Nasional

Mustasyar PBNU: Teroris Gagal Paham tentang Agama

NU Online  ·  Senin, 21 Mei 2018 | 00:30 WIB

Cirebon, NU Online
Mustasyar Pengurus Besar Nahdlatul Ulama, KH Adib Rofiuddin mengatakan bahwa pembangunan mental spiritual adalah hal yang mesti dilakukan pertama dalam Islam. Hal ini guna meningkatkan akhlak dan amaliah.
 
"Pembangunan pertama adalah pembangunan mental spiritual untuk meningkatkan akhlak dan amaliah," katanya saat menerima kunjungan Menteri Perhubungan Budi Karya Sumadi di kediamannya di Buntet Pesantren, Cirebon, Jawa Barat, Ahad (20/5).

Lebih lanjut, Kiai Adib menyebut bahwa pesantren antikekerasan mengingat Nabi mengajarkan kedamaian, ketenangan, ketenteraman, dan kesejahteraan. Adanya terorisme dan kekerasan yang terjadi baru-baru ini, menurutnya, karena kurangnya pembangunan pada mental spiritualnya.

"Terorisme dan kekerasan karena pembangunan mentalnya kurang," tegasnya.

Bahkan, Kiai Adib mengatakan para pelaku teror itu gagal paham terhadap agama. "Mereka gagal paham tentang masalah agama," katanya.

Ia berharap Indonesia menjadi bangsa yang baik dan sejuk. Semua faktor kekerasan, lanjutnya, dapat diatasi dan mereka, para teroris, bisa sadar dan insaf. Puncaknya, agar Indonesia menjadi baldatun tayyibatun wa rabbun ghafur.
════════
Lanjutkan berita tentang pandangan Mustasyar PBNU mengenai terorisme, mulai dari kalimat sesudah kalimat terakhirnya.

**Catatan Data:**
════════
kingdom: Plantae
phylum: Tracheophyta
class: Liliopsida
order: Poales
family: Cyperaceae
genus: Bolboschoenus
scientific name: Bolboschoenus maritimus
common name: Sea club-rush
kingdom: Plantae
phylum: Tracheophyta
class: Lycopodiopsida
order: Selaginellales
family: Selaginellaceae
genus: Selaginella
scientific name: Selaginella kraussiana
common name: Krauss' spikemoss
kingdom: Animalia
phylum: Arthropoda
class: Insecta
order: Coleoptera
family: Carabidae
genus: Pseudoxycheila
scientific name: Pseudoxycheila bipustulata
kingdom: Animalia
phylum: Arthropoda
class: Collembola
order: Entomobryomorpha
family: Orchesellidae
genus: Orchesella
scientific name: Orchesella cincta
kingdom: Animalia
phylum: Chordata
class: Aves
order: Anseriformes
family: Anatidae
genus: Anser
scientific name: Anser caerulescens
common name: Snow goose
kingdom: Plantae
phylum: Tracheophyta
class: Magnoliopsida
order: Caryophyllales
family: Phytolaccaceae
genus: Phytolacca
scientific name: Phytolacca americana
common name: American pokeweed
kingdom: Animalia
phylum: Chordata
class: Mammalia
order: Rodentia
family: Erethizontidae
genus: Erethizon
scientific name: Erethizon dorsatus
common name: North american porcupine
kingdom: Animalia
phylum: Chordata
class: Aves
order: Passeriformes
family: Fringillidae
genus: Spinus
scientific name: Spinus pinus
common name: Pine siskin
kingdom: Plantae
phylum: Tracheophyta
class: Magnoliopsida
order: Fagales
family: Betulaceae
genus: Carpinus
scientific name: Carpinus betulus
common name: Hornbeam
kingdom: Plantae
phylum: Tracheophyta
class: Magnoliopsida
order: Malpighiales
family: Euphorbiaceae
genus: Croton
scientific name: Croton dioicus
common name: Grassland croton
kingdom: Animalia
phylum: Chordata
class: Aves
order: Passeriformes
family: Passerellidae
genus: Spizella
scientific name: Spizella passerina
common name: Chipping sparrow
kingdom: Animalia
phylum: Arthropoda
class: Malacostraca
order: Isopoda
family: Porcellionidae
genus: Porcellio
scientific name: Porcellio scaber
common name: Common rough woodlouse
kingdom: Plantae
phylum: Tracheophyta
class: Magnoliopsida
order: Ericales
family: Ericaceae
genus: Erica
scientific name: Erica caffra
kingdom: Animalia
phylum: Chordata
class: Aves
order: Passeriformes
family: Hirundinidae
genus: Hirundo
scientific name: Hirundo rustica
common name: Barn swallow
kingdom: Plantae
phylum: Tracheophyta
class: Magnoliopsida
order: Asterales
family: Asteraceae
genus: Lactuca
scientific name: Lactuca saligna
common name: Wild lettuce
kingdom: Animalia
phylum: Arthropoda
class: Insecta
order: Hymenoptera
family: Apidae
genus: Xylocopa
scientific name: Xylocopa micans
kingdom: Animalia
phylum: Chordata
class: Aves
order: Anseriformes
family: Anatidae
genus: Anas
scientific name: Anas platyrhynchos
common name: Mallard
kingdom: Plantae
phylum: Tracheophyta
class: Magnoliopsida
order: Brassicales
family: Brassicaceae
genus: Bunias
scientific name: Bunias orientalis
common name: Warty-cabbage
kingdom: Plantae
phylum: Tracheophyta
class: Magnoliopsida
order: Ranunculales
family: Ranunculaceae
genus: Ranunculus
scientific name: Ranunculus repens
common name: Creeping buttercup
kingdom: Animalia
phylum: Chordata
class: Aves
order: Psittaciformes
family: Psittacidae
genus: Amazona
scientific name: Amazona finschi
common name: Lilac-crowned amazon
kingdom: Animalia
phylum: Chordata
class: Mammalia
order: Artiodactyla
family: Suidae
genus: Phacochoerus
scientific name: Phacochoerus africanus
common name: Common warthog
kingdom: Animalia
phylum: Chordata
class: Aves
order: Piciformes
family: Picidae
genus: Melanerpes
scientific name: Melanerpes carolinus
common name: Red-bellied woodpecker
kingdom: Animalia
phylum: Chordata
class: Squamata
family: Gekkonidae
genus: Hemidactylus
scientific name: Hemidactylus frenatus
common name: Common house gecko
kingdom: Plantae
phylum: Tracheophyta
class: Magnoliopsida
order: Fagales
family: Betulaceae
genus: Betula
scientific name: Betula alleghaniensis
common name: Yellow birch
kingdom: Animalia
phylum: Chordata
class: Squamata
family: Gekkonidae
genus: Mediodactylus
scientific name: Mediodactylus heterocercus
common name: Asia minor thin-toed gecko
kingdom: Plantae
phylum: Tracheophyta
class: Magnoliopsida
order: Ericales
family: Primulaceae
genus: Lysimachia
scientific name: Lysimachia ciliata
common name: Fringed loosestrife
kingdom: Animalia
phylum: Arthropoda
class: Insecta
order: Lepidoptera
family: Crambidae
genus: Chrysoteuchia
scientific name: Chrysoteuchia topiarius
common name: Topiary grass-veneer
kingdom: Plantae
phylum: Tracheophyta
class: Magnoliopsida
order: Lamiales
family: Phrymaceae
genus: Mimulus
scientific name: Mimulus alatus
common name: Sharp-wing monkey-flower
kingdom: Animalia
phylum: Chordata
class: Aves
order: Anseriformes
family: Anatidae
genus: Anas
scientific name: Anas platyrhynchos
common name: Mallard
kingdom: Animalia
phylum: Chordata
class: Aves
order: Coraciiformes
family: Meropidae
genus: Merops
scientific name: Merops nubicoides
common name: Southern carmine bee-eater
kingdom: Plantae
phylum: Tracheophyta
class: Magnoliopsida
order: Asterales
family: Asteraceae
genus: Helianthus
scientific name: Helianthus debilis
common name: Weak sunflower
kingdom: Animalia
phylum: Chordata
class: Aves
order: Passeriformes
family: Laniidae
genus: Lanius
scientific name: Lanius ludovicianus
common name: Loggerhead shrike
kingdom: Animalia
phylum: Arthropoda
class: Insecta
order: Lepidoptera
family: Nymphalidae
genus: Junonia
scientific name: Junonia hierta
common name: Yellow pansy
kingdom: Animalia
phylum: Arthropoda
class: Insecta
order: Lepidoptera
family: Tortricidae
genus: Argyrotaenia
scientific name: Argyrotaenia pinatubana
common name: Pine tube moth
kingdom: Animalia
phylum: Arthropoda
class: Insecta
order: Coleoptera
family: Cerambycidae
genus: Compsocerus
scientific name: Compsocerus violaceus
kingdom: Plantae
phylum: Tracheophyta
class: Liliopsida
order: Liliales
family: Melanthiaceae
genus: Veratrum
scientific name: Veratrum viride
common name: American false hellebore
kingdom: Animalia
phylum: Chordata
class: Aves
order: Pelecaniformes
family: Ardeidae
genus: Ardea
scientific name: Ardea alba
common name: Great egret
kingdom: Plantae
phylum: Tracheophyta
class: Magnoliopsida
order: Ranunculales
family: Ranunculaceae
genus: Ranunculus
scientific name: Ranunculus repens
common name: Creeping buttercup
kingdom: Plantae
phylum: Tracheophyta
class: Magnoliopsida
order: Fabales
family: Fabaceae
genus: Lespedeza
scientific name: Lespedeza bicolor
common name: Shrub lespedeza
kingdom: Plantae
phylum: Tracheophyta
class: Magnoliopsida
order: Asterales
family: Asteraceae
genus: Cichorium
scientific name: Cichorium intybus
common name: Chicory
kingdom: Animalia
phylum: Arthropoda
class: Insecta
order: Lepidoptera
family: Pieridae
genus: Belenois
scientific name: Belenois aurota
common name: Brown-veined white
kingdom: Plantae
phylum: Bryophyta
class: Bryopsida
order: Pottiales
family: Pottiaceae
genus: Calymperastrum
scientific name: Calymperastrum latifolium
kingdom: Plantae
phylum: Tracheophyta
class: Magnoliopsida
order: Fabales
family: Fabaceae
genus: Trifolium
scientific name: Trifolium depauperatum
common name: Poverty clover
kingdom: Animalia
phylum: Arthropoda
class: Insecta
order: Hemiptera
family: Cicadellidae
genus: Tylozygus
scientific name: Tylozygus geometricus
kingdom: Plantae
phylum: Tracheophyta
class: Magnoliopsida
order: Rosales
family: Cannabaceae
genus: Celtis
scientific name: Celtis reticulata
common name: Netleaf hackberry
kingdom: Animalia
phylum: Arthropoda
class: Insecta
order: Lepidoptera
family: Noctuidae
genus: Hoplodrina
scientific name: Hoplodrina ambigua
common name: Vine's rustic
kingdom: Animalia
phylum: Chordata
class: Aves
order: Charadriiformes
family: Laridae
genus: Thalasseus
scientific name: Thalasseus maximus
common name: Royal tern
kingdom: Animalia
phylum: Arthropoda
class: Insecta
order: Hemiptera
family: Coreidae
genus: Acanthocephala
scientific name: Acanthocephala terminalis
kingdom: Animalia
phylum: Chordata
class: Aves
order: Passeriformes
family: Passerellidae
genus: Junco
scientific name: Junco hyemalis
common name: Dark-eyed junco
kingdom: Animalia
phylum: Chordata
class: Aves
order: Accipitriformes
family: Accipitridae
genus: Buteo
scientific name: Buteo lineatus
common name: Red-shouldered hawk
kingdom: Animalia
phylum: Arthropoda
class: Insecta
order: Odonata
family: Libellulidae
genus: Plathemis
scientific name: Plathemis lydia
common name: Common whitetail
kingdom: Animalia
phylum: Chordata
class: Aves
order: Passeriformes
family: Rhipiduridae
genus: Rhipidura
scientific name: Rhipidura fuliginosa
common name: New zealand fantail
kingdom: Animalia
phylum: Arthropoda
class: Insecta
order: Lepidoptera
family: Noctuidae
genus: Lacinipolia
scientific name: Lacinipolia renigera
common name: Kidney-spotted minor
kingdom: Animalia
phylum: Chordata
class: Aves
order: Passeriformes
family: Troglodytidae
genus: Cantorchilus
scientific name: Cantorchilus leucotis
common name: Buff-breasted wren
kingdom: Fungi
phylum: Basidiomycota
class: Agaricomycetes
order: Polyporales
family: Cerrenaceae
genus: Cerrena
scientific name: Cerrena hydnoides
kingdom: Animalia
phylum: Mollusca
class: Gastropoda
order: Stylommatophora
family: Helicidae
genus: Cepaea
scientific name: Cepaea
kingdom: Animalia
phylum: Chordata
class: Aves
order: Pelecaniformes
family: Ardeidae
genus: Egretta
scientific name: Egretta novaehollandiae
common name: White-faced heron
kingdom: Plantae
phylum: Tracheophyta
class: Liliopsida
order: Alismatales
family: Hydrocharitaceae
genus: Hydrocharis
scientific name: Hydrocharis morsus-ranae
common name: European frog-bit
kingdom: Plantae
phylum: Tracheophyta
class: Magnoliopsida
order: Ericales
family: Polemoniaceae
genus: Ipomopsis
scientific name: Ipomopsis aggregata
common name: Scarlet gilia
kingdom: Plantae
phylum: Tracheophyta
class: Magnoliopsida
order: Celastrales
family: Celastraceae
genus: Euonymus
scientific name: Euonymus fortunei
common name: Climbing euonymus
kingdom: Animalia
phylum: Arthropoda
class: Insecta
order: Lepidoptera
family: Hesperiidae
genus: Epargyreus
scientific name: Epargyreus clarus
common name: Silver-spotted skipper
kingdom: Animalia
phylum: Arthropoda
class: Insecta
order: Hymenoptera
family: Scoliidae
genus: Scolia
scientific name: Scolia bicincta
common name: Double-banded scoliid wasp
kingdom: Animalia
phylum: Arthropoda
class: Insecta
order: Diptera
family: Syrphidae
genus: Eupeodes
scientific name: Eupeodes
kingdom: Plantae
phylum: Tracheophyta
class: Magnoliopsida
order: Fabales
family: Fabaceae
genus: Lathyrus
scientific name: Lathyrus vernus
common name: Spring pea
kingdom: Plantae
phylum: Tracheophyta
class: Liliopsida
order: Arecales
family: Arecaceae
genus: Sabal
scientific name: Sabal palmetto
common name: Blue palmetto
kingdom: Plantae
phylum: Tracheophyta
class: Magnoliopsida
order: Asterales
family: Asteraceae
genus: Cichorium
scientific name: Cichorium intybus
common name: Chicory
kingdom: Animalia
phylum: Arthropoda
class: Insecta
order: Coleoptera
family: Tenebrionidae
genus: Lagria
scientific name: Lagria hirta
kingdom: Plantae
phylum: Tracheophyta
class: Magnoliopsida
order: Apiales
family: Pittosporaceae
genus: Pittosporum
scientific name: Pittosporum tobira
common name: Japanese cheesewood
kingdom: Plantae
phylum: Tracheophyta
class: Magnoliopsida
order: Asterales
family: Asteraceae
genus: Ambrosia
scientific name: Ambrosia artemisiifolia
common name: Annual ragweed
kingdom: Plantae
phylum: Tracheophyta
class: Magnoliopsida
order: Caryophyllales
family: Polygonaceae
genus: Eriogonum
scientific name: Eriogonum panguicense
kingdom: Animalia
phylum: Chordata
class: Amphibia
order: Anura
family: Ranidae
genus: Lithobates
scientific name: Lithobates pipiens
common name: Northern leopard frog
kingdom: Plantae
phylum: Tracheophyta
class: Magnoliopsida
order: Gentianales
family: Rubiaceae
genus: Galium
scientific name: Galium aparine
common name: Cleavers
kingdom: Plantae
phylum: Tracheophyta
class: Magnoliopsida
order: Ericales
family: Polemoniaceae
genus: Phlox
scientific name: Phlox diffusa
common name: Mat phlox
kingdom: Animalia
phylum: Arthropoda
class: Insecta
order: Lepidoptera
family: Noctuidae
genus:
════════
**Hasil Latihan Ini:**
Selain mental spiritual, lainnya adalah pembangunan lahiriah atau fisik. Hal ini juga, menurutnya, sangat penting guna kemajuan bangsa. Misalnya, pembangunan infratruktur adalah sangat dibutuhkan demi kelancaran belajar.

Jika hal itu tidak terpenuhi, menurutnya, para santri akan kesulitan untuk menempuh studinya sebab ada hambatan yang harus mereka lalui. "Pembangunan secara fisik lahiriah itu juga sangat dibutuhkan, seperti infrastruktur," ujarnya.

Sementara itu, Budi Karya Sumadi menyampaikan bahwa ia bakal merekrut para santri untuk menjadi tenaga transportasi, seperti pilot dan nakhoda. Ia melihat penanaman karakter para santri oleh para kiai yang teduh menariknya melakukan hal tersebut.

Selain itu, kunjungannya ke Buntet Pesantren dalam rangka mewujudkan keinginan belajar. Sebab, ia mengaku mendengar Buntet Pesantren memiliki kiai sederhana dengan santri yang banyak.

"Pengen belajar dari kiai karena membuat satu tempat itu bermakna dan berguna bagi masyarakat," ujarnya. (Syakir NF/Ibnu Nawawi)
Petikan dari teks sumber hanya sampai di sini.